Benadrukt wordt dat meerdere malen is gevraagd om een psychiater, maar klager tot op heden niet is bezocht. Nu het al sinds afgelopen zomer niet mogelijk blijkt om psychische hulp te krijgen, is het ongepast om de zaak af te doen door te stellen dat klager de hulp ook in de inrichting kan ontvangen. Nu in de inrichting geen passende voorziening wordt geboden, dient het verzoek te worden toegewezen.

Op klagers verlofaanvraag zijn de volgende adviezen uitgebracht.

De vrijhedencommissie heeft negatief geadviseerd ten aanzien van de verlofaanvraag.

Het multidisciplinair overleg heeft negatief geadviseerd ten aanzien van de verlofaanvraag.

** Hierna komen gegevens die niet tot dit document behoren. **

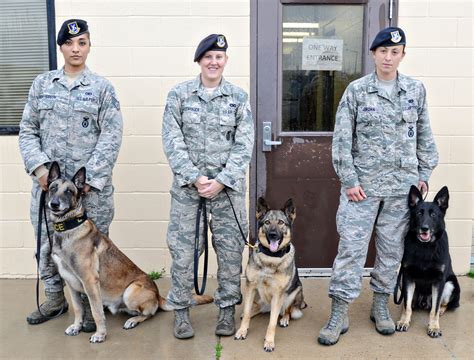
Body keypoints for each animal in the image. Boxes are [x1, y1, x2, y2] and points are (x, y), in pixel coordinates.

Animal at [46, 163, 211, 344]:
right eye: (53, 188)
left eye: (69, 191)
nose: (54, 204)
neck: (68, 228)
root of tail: (158, 295)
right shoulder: (71, 283)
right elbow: (77, 308)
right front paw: (76, 326)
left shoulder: (90, 282)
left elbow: (97, 312)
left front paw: (100, 334)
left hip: (130, 292)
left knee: (149, 314)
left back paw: (133, 320)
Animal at [234, 197, 308, 352]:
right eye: (267, 222)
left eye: (281, 222)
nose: (273, 235)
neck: (271, 257)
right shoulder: (251, 287)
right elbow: (247, 313)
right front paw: (242, 331)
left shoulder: (279, 294)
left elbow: (272, 323)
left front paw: (269, 342)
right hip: (258, 297)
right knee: (254, 309)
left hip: (294, 291)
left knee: (288, 310)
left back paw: (284, 318)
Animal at [396, 186, 460, 338]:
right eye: (419, 213)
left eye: (434, 215)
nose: (424, 228)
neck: (425, 247)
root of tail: (424, 302)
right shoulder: (407, 277)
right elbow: (407, 305)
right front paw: (404, 321)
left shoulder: (439, 281)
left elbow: (434, 310)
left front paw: (434, 327)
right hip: (402, 281)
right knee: (408, 303)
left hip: (450, 284)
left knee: (442, 304)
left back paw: (441, 311)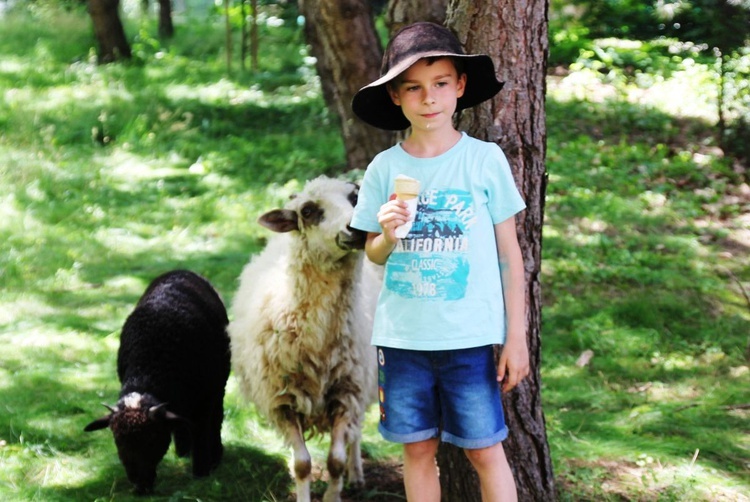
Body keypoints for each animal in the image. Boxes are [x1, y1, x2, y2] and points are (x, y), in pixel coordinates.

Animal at [84, 270, 229, 494]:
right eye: (117, 440)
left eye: (152, 438)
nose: (140, 487)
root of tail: (180, 271)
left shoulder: (205, 399)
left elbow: (202, 431)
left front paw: (202, 472)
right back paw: (183, 450)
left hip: (218, 386)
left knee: (216, 419)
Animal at [228, 176, 382, 502]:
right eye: (308, 211)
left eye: (355, 197)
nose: (357, 228)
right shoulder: (282, 402)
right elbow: (302, 465)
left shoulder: (346, 393)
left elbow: (335, 462)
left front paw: (334, 493)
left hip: (365, 380)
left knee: (356, 433)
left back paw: (356, 475)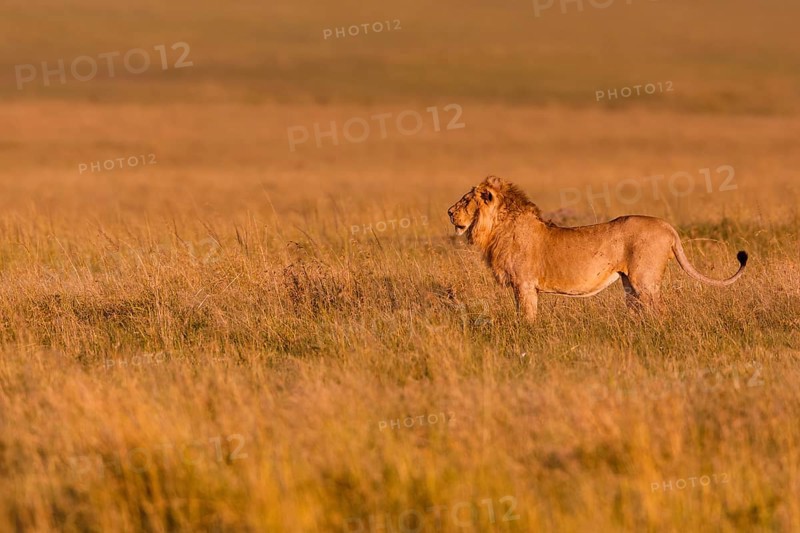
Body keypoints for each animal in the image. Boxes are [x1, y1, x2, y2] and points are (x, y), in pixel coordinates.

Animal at [447, 176, 748, 322]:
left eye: (465, 200)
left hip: (645, 280)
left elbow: (526, 316)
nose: (449, 212)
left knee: (660, 311)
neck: (495, 228)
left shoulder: (524, 284)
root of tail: (668, 227)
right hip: (629, 284)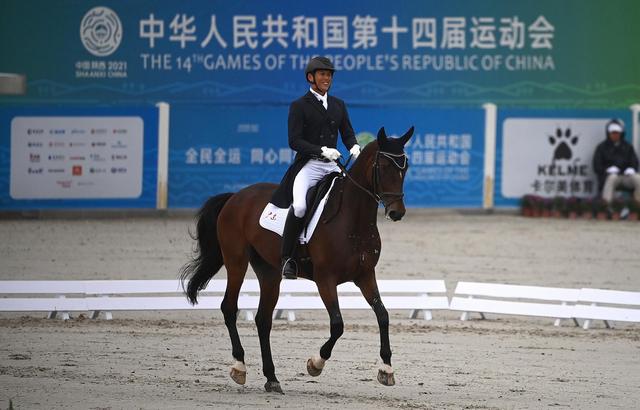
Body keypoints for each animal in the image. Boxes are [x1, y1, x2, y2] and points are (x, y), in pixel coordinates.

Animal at [180, 125, 416, 394]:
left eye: (405, 167)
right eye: (384, 167)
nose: (396, 212)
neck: (353, 220)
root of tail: (235, 196)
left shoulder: (365, 276)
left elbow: (383, 315)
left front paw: (386, 370)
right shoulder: (325, 279)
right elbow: (338, 325)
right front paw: (315, 364)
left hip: (269, 271)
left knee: (263, 320)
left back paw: (272, 378)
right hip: (236, 261)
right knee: (229, 308)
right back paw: (239, 367)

De medisch adviseur stelt dat de benodigde zorg in en/of vanuit detentie geleverd kan worden.

 

3.             De beoordeling

Klager heeft verzocht om incidenteel verlof om in de gelegenheid te worden gesteld een intakegesprek te hebben bij de GGZ te Eindhoven.

Op grond van artikel 21 van de Regeling tijdelijk verlaten van de inrichting kan incidenteel verlof worden verleend voor het bijwonen van gebeurtenissen in de persoonlijke sfeer van de gedetineerde, waarbij zijn aanwezigheid noodzakelijk is.

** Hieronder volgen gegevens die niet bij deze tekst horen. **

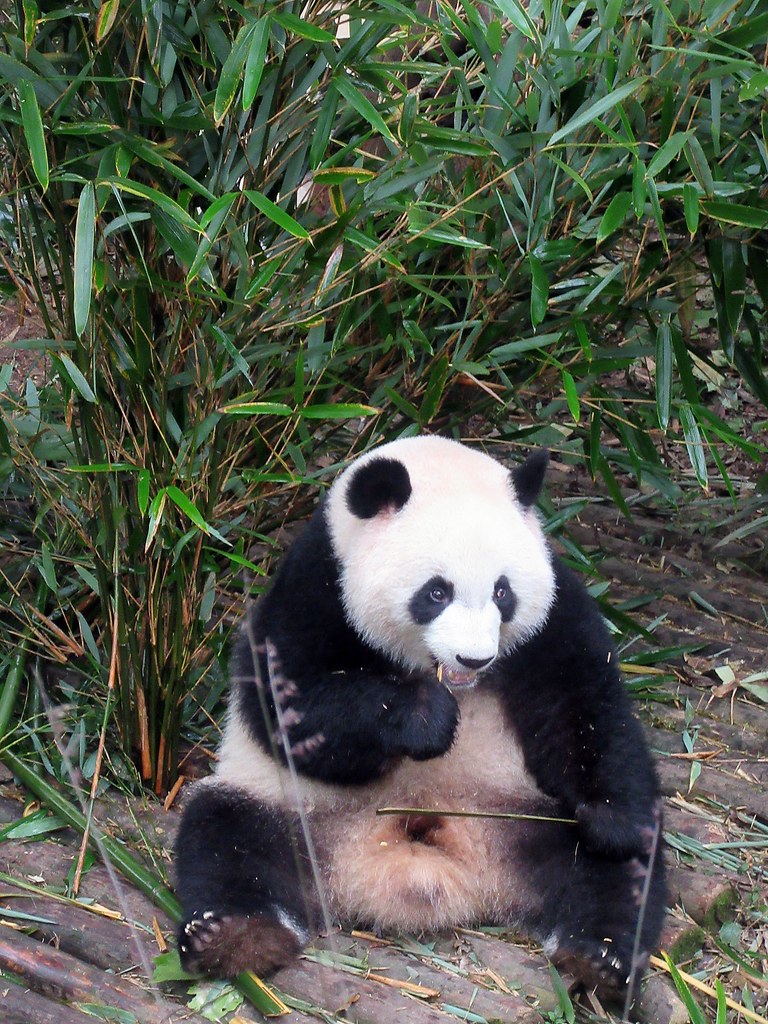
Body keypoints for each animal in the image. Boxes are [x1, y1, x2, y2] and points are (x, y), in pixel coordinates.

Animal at [175, 436, 666, 1001]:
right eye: (436, 592)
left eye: (503, 591)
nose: (475, 659)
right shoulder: (316, 585)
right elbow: (290, 708)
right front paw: (425, 718)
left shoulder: (553, 614)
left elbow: (585, 702)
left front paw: (610, 819)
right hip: (291, 808)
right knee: (226, 837)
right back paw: (234, 937)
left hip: (526, 815)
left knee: (616, 876)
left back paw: (599, 957)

De beroepscommissie is van oordeel dat van een situatie als bedoeld in voornoemd artikel geen sprake is. Uit het advies van de medisch adviseur volgt immers dat de benodigde hulp geboden kan worden in en/of vanuit detentie. Ook de vrijhedencommissie en het multidisciplinair overleg adviseren om die reden negatief ten aanzien van het verzoek. Uit het (aanvullende) advies van de directeur van de inrichting blijkt ook dat de zorgvraag is uitgezet in de inrichting en dat klager in beeld is bij de psycholoog, psychiater en de medische dienst. Voor zover klager zich wenst te beklagen over de invulling daarvan, merkt de beroepscommissie op dat dat onderdeel in deze procedure buiten beschouwing wordt gelaten, nu de Minister daar niet verantwoordelijk voor kan worden gehouden en daarvoor andere procedures openstaan. Het beroep zal – gelet op het voorgaande – ongegrond worden verklaard.

 

4.             De uitspraak

De beroepscommissie verklaart het beroep ongegrond.

 

 

Aldus gegeven door de beroepscommissie voornoemd, bestaande uit mr. D. van der Sluis, voorzitter, J.G.A. van den Brand en F. van Dekken, leden, in tegenwoordigheid van mr. R. Smeijers, secretaris, op 26 maart 2020.